— Source information —
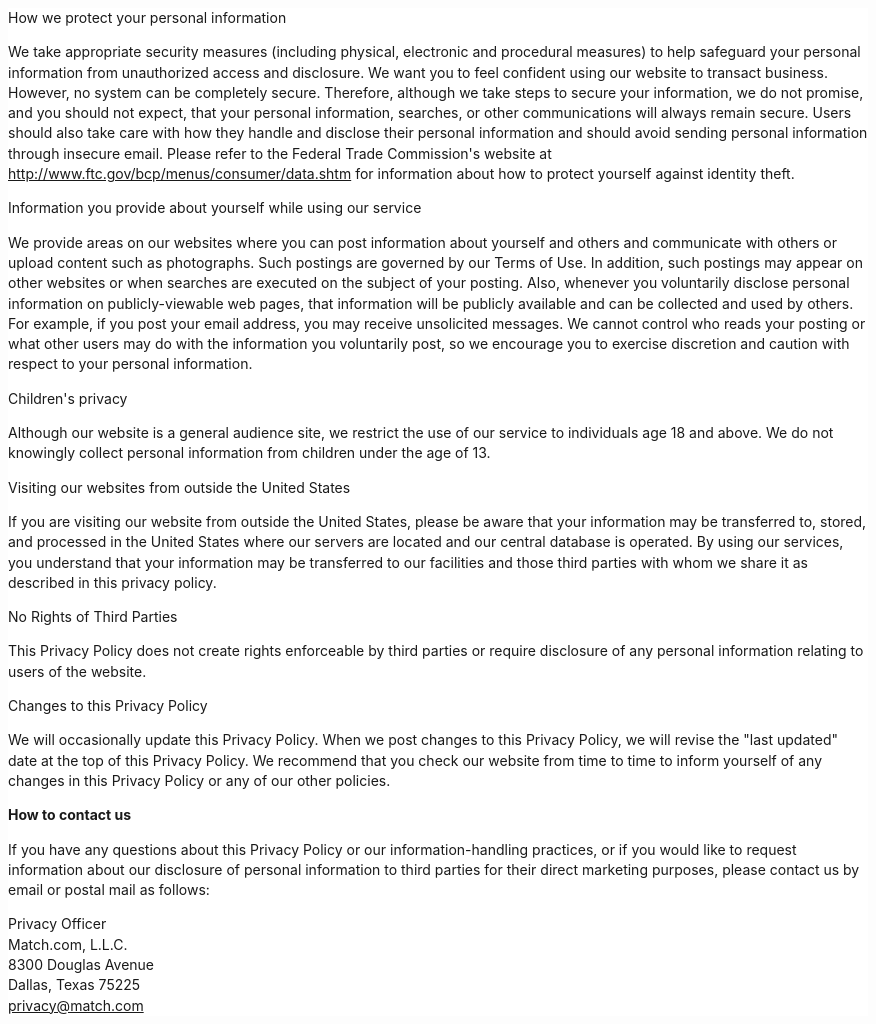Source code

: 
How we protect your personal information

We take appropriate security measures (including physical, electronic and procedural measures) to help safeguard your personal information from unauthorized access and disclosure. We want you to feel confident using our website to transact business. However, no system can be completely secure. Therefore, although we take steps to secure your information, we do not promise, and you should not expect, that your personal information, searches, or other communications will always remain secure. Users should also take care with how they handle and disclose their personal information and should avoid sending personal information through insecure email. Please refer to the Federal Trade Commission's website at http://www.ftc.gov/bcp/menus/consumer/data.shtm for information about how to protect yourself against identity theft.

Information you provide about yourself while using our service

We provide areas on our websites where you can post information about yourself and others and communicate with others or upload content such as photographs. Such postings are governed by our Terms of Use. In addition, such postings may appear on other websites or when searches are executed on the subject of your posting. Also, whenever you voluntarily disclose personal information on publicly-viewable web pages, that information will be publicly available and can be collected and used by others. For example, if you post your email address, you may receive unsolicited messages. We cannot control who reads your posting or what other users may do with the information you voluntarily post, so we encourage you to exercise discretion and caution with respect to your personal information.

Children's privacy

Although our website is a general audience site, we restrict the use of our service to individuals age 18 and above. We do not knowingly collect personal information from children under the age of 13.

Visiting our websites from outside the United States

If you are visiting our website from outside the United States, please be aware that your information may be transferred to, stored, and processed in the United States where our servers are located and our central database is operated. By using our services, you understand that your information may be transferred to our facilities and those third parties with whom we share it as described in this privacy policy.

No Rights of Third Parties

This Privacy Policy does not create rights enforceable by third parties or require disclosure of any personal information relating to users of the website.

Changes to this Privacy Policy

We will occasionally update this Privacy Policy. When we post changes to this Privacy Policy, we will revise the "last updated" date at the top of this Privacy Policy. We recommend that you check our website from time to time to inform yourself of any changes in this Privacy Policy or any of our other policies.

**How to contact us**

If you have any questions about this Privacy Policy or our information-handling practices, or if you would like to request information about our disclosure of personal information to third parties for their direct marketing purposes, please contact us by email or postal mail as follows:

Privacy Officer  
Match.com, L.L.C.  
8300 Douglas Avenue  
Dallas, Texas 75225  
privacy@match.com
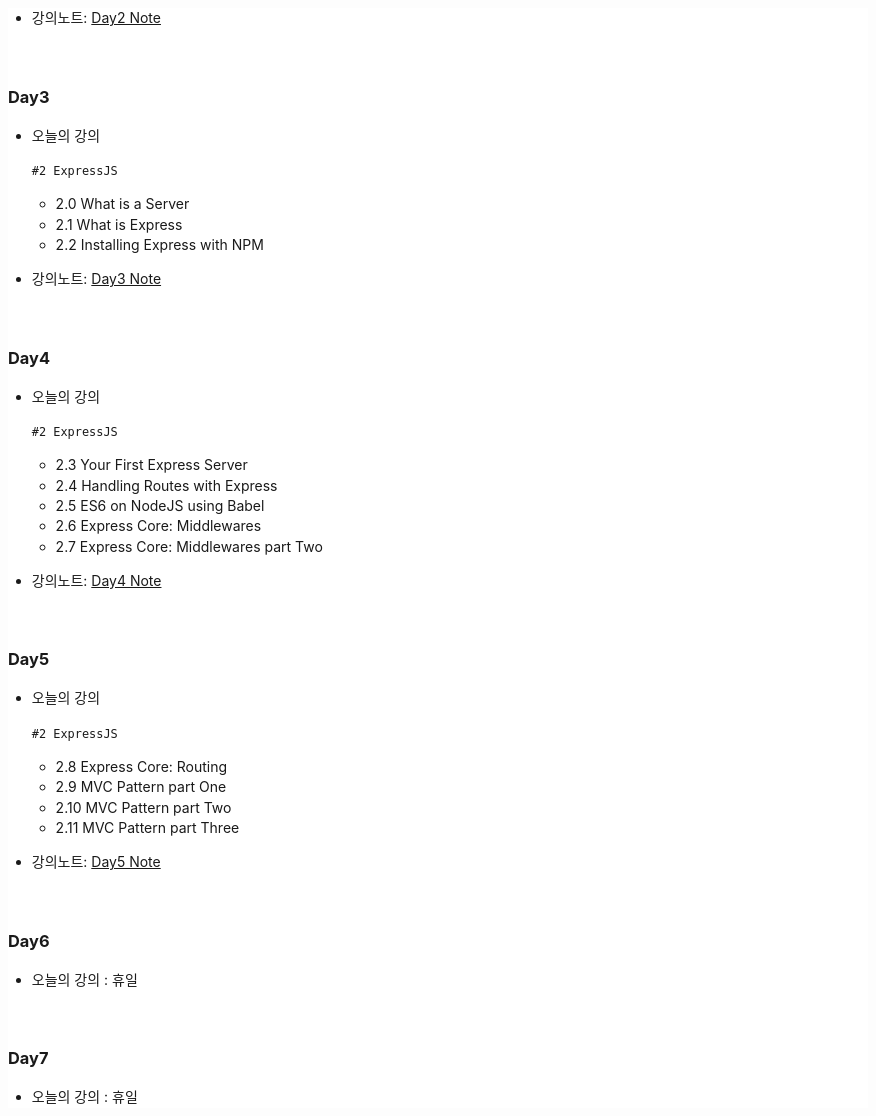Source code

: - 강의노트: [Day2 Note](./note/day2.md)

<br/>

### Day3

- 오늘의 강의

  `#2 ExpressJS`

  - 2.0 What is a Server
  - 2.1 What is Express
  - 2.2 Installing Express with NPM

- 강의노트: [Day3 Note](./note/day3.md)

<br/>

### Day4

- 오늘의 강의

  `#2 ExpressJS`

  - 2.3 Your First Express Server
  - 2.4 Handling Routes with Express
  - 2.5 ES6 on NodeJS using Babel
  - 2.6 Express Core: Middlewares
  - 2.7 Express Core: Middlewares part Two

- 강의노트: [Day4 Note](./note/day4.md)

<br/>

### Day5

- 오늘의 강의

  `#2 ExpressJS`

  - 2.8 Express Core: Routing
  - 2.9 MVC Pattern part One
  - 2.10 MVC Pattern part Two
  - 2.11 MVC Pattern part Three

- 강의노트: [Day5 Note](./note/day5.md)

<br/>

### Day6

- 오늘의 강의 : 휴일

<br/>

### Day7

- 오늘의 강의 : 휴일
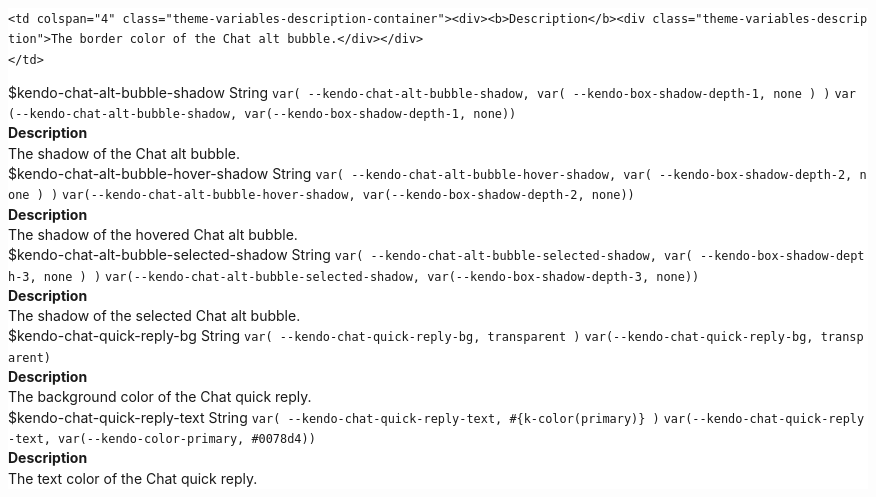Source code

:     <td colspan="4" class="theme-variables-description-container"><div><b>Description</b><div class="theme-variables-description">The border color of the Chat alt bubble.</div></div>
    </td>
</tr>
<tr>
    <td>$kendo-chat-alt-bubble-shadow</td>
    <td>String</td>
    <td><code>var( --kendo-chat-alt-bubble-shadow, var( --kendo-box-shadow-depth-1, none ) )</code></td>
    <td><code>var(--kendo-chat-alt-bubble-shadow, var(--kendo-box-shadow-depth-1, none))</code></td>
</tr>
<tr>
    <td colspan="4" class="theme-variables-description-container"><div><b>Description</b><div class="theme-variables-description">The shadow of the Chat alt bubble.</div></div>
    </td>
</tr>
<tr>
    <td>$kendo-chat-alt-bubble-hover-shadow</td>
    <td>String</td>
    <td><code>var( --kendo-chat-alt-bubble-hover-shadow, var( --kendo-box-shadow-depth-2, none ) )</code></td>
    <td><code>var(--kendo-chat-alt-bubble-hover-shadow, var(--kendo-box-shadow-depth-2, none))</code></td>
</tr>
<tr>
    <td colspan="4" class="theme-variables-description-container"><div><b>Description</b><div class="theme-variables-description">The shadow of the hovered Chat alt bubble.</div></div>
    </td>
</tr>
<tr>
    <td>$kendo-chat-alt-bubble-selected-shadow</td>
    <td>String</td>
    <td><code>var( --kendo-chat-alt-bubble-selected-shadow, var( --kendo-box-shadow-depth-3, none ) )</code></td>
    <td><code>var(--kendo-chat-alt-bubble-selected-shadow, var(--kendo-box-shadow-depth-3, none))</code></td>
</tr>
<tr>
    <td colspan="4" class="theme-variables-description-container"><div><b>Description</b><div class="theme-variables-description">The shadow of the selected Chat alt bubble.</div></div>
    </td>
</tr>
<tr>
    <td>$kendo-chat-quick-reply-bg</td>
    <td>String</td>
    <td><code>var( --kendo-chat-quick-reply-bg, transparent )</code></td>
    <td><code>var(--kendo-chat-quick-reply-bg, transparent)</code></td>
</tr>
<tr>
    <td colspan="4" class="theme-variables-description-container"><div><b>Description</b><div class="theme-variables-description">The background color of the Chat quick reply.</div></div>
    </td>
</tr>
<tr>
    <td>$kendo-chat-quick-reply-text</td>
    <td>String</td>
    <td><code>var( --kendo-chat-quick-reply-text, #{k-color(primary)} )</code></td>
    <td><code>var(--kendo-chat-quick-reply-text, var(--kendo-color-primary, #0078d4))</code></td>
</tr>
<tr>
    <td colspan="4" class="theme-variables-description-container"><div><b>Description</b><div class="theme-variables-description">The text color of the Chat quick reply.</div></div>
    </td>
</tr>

— Problem statement —
Lay out the part of the source text that opens with the line containing "We provide areas" and closes with the line containing "to contact us**" as a JSON list of strings, one string per line, leaving out blank lines.

— Expected answer —
[
  "We provide areas on our websites where you can post information about yourself and others and communicate with others or upload content such as photographs. Such postings are governed by our Terms of Use. In addition, such postings may appear on other websites or when searches are executed on the subject of your posting. Also, whenever you voluntarily disclose personal information on publicly-viewable web pages, that information will be publicly available and can be collected and used by others. For example, if you post your email address, you may receive unsolicited messages. We cannot control who reads your posting or what other users may do with the information you voluntarily post, so we encourage you to exercise discretion and caution with respect to your personal information.",
  "Children's privacy",
  "Although our website is a general audience site, we restrict the use of our service to individuals age 18 and above. We do not knowingly collect personal information from children under the age of 13.",
  "Visiting our websites from outside the United States",
  "If you are visiting our website from outside the United States, please be aware that your information may be transferred to, stored, and processed in the United States where our servers are located and our central database is operated. By using our services, you understand that your information may be transferred to our facilities and those third parties with whom we share it as described in this privacy policy.",
  "No Rights of Third Parties",
  "This Privacy Policy does not create rights enforceable by third parties or require disclosure of any personal information relating to users of the website.",
  "Changes to this Privacy Policy",
  "We will occasionally update this Privacy Policy. When we post changes to this Privacy Policy, we will revise the \"last updated\" date at the top of this Privacy Policy. We recommend that you check our website from time to time to inform yourself of any changes in this Privacy Policy or any of our other policies.",
  "**How to contact us**"
]